→ **Stated task 1**
Copy the passage of the hydrogen forum thread from "It's doubtful that" down to "fixed site applications.", word for word.
→ **Stated task 2**
In the hydrogen forum thread, list each of the longer-residence greenhouse gases given a percentage, along with its figure.

→ **Document**
Hydrogen made from electricity is still going to cost a lot more than electricity; Bossel's Law still holds.  What this might do is allow excess RE to make chemical feedstock for other things; e.g. hydrogen for hydro-cracking and deoxygenation of triglycerides to make green diesel and propane instead of FAME and glycerol.


Well dont forget because of pipelines its very likely if BULK h2 from electricity realy catches on they will make it only in places where they can nail VERY cheap power same as alumiuum production.


It's doubtful that H2 requires significantly more or less energy to make with this catalyst than e.g. platinum. They do not even claim this.

I have NEVER heard that the conversion of electricity (which is EASILY transportable) is costly because of the catalyst.

They do not answer the "Question is does it require more power to make h2 using this stuff or not"

If they do not say so - it surely does not.


H2 centrally produced and distributed in the old "gas station model" is big oil's attempt to hang on to fuel monopolies. A low cost catalyst using renewable electric energy to produce H2 in situ - is another story - both for mobile and fixed site applications.

Let's see, 85% greenhouse effect is due to water vapor. Longer residence GHGs are:

CO2 - 9%
CH4 - 3%
CFS - 2.1%
N2O - 0.9%

How is H2 a greenhouse gas again?

Ole Grampa

Hey Harvey D, aren't you going to remind us that hydrogen power can't work?

Sanity Chk

I agree with the notion that the fossil companies have stoked the hydrogen interest through advertising and other means to maintain their current control over energy production & distribution.

H2 is an indirect GHG, i.e. it creates GHGs by reacting with other molecules in our atmosphere. Check out the "others" link under the "Greenhouse Gases" group on this site:

It is not a significant contributor at the moment, however before basing a decision about using it on a large scale, we had better understand its dynamic within our atmospheric soup. This includes factors such as staying power, potency, emissions sources, et al.

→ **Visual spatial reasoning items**

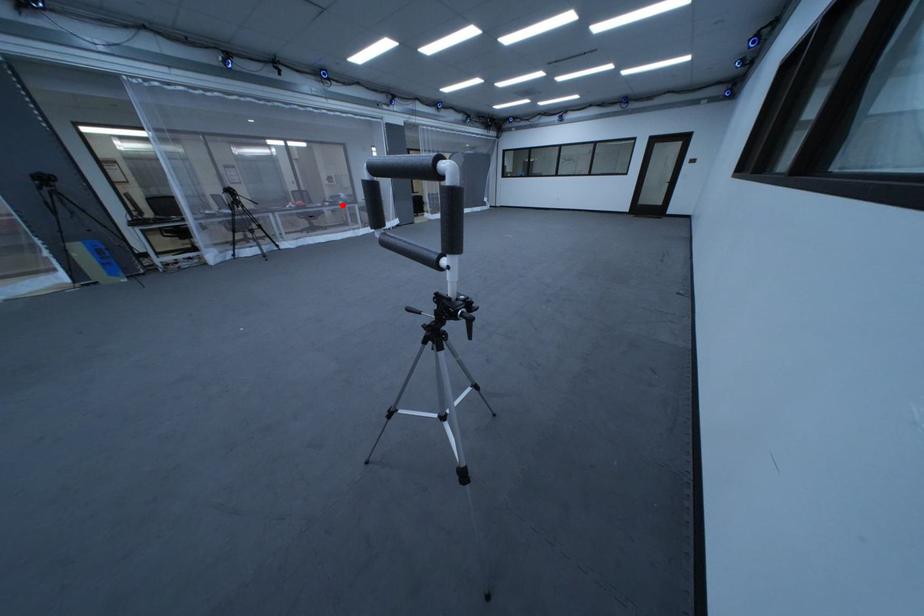
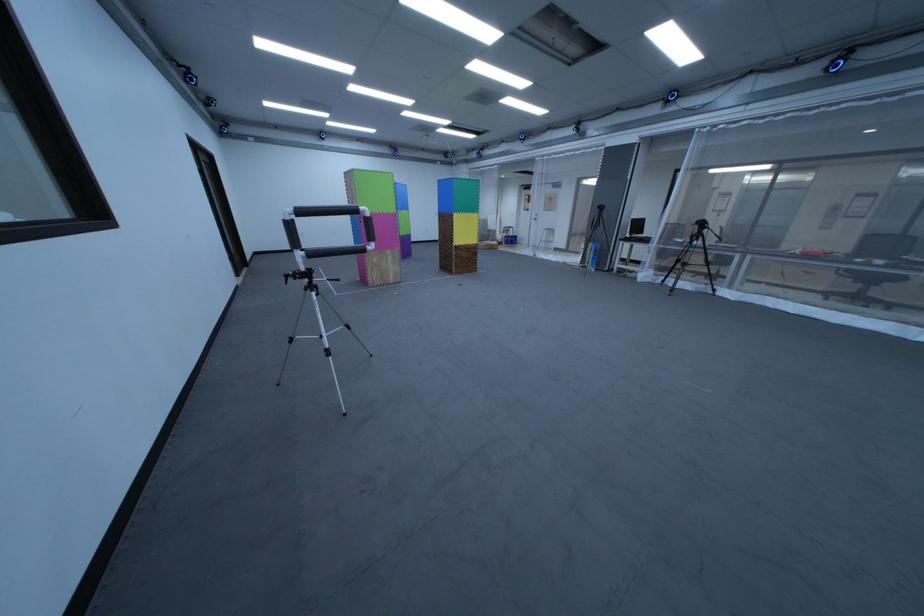
In the second image, find the point that corresponds to the highlighted location in the first image.

(895, 262)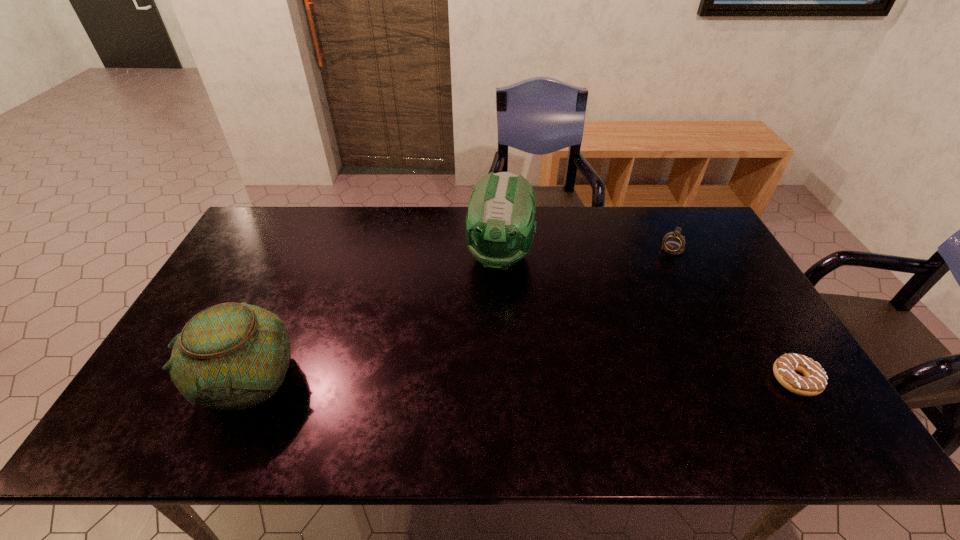
At what (x,y) coordinates should I click in order to perform the action: click on free spot on the desktop that is between the pottery and the rightmost object and is positioned on the face of the third tallest object. Please return your answer as a coordinate pair (x, y). The height and width of the screenshot is (540, 960). Looking at the image, I should click on (592, 379).

Find the location of `free spot on the desktop that is between the pottery and the rightmost object and is positioned on the visor of the second object from left to right`. free spot on the desktop that is between the pottery and the rightmost object and is positioned on the visor of the second object from left to right is located at coordinates [472, 379].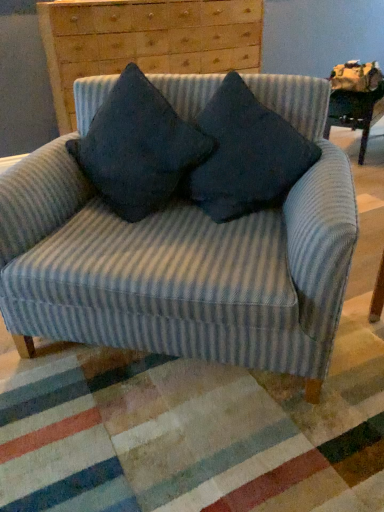
Question: Considering the positions of dark blue fabric pillow at center, which is counted as the first pillow, starting from the left, and wooden chest of drawers at upper center in the image, is dark blue fabric pillow at center, which is counted as the first pillow, starting from the left, wider or thinner than wooden chest of drawers at upper center?

Choices:
 (A) wide
 (B) thin

Answer: (B)

Question: Based on their positions, is dark blue fabric pillow at center, the 2th pillow viewed from the right, located to the left or right of wooden chest of drawers at upper center?

Choices:
 (A) left
 (B) right

Answer: (B)

Question: Considering the real-world distances, which object is farthest from the blue striped fabric chair at center?

Choices:
 (A) dark blue fabric pillow at center, which is the 1th pillow in right-to-left order
 (B) wooden chest of drawers at upper center
 (C) dark blue fabric pillow at center, the 2th pillow viewed from the right

Answer: (B)

Question: Which object is positioned closest to the blue striped fabric chair at center?

Choices:
 (A) wooden chest of drawers at upper center
 (B) dark blue fabric pillow at center, the 2th pillow viewed from the right
 (C) dark blue fabric pillow at center, which is the 1th pillow in right-to-left order

Answer: (B)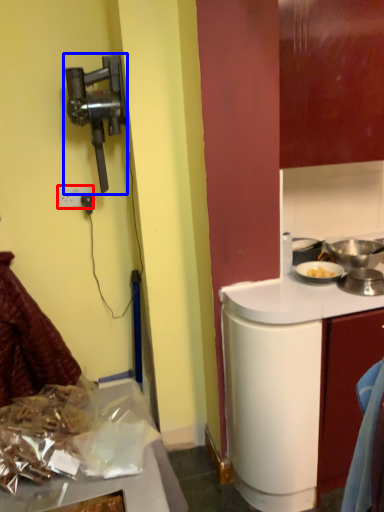
Question: Which point is closer to the camera, power outlet (highlighted by a red box) or home appliance (highlighted by a blue box)?

Choices:
 (A) power outlet
 (B) home appliance

Answer: (B)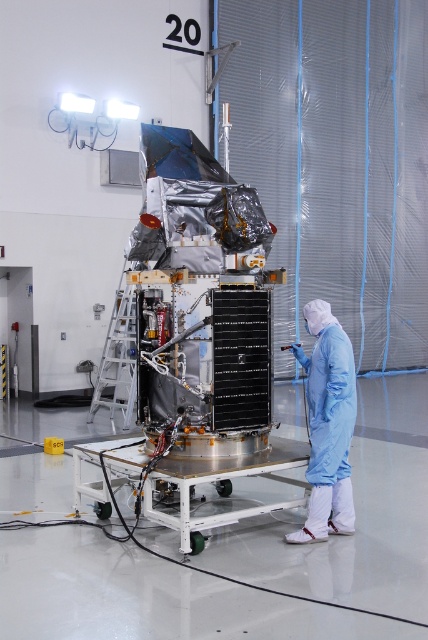
Question: Can you confirm if silver reflective satellite at center is positioned below blue smooth suit at center?

Choices:
 (A) no
 (B) yes

Answer: (A)

Question: Can you confirm if silver reflective satellite at center is wider than blue smooth suit at center?

Choices:
 (A) yes
 (B) no

Answer: (A)

Question: Which point appears farthest from the camera in this image?

Choices:
 (A) (267, 236)
 (B) (344, 508)

Answer: (A)

Question: Does silver reflective satellite at center have a greater width compared to blue smooth suit at center?

Choices:
 (A) yes
 (B) no

Answer: (A)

→ **Exercise solution 1**
It's doubtful that H2 requires significantly more or less energy to make with this catalyst than e.g. platinum. They do not even claim this.

I have NEVER heard that the conversion of electricity (which is EASILY transportable) is costly because of the catalyst.

They do not answer the "Question is does it require more power to make h2 using this stuff or not"

If they do not say so - it surely does not.


H2 centrally produced and distributed in the old "gas station model" is big oil's attempt to hang on to fuel monopolies. A low cost catalyst using renewable electric energy to produce H2 in situ - is another story - both for mobile and fixed site applications.

→ **Exercise solution 2**
CO2 - 9%
CH4 - 3%
CFS - 2.1%
N2O - 0.9%